### Task item A
Do the following statements agree with the text about Hyperides? Answer yes or no for each of (i), (ii) and (iii), quoting the exact words of the text that decide it.
(i) The Archimedes Palimpsest preserves five leaves from a Byzantine manuscript of Hyperides' speeches.
(ii) Hyperides prosecuted Philocrates in 346.
(iii) Hyperides was executed by the Macedonians for his part in the failed rebellion.
### Task item B
Transcribe the passage of the text about Hyperides starting with "The New Hyperides" and going on through "of fourth-century Athens.".
(Page text begins)
The Archimedes Palimpsest


The New Hyperides in the Archimedes Palimpsest
by Judson Herrman


The Archimedes Palimpsest preserves five leaves from a Byzantine manuscript of the speeches of the classical Athenian speech-maker and politician Hyperides. This material is previously unknown, and its startling discovery by Natalie Tchernetska (see below for details of her initial publication) holds great promise, both for our knowledge of Hyperides as an orator and also for our understanding of the history, politics and law of fourth-century Athens.

Hyperides lived from 390/389 to 322, and was thus nearly a contemporary with better known figures such as Demosthenes and Aristotle (both lived 384 to 322). He was a rhetor, or orator. Athenian rhetores were the most prominent politicians in the fourth-century democracy. They made speeches at public meetings of the citizen assembly and they served as prosecutors and defendants in the courts. Some of these court-room speeches were composed for trials concerning private criminal or civil issues, while other cases had more far-reaching political implications. As was typical for rhetores at the time, Hyperides wrote speeches both for others to deliver in minor private cases and he also spoke in person at important political trials. Speeches of both types (the distinction can become blurry; sometimes private cases have political overtones) by Hyperides survive. Especially at the beginning of his career, he was active as a logographos, or hired speech-writer, who would serve almost as a private lawyer and write material for clients to deliver in court. As a politician, Hyperides was long allied with Demosthenes in opposition to the expansion of the Macedonian empire under Philip II and his son Alexander the Great. Hyperides came to prominence in 343 as the prosecutor of Philocrates for negotiating too conciliatory a peace with the Macedonian king Philip in 346. Twenty years later, when Alexander the Great died in 323, Hyperides was an important advocate for rebellion against the Macedonians. Other Greek allies joined the Athenians in taking up arms against Alexander's generals. The so-called Lamian War ended badly for the Greeks in 322, and Hyperides was given the great honor of delivering the public funeral speech for the Athenian war-dead in Spring of 322 (a papyrus copy of the speech survives, see below). Later that year, after the Macedonians had finally defeated the Greeks and put an end to the political independence of Athens, Hyperides was rounded up and executed by the Macedonians for his part in the failed rebellion.
(Page text ends)
(Supplied material begins)
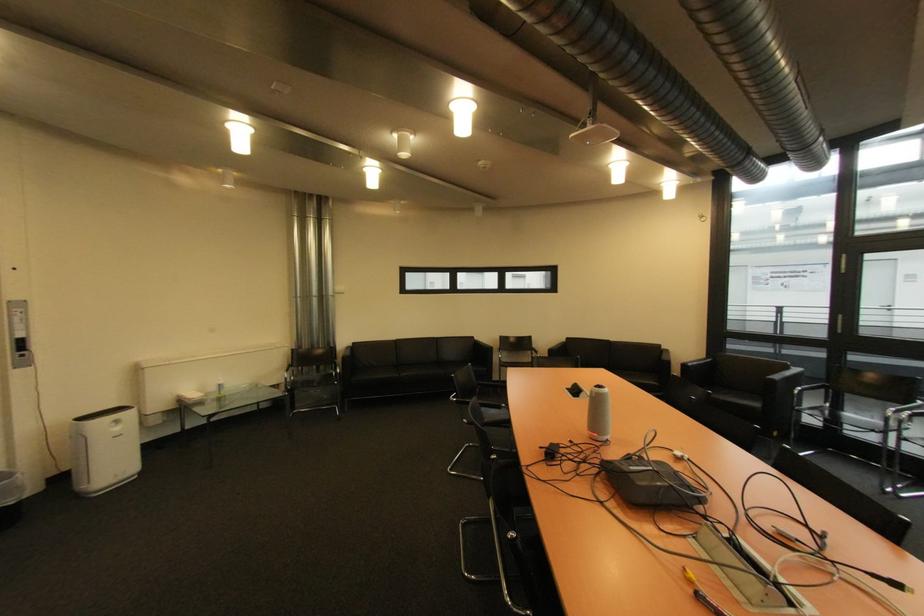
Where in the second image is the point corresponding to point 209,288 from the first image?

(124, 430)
(Supplied material ends)
### Solution A
(i) Yes: "The Archimedes Palimpsest preserves five leaves from a Byzantine manuscript of the speeches of the classical Athenian speech-maker and politician Hyperides."
(ii) No: "Hyperides came to prominence in 343 as the prosecutor of Philocrates for negotiating too conciliatory a peace with the Macedonian king Philip in 346."
(iii) Yes: "Hyperides was rounded up and executed by the Macedonians for his part in the failed rebellion."

### Solution B
The New Hyperides in the Archimedes Palimpsest
by Judson Herrman


The Archimedes Palimpsest preserves five leaves from a Byzantine manuscript of the speeches of the classical Athenian speech-maker and politician Hyperides. This material is previously unknown, and its startling discovery by Natalie Tchernetska (see below for details of her initial publication) holds great promise, both for our knowledge of Hyperides as an orator and also for our understanding of the history, politics and law of fourth-century Athens.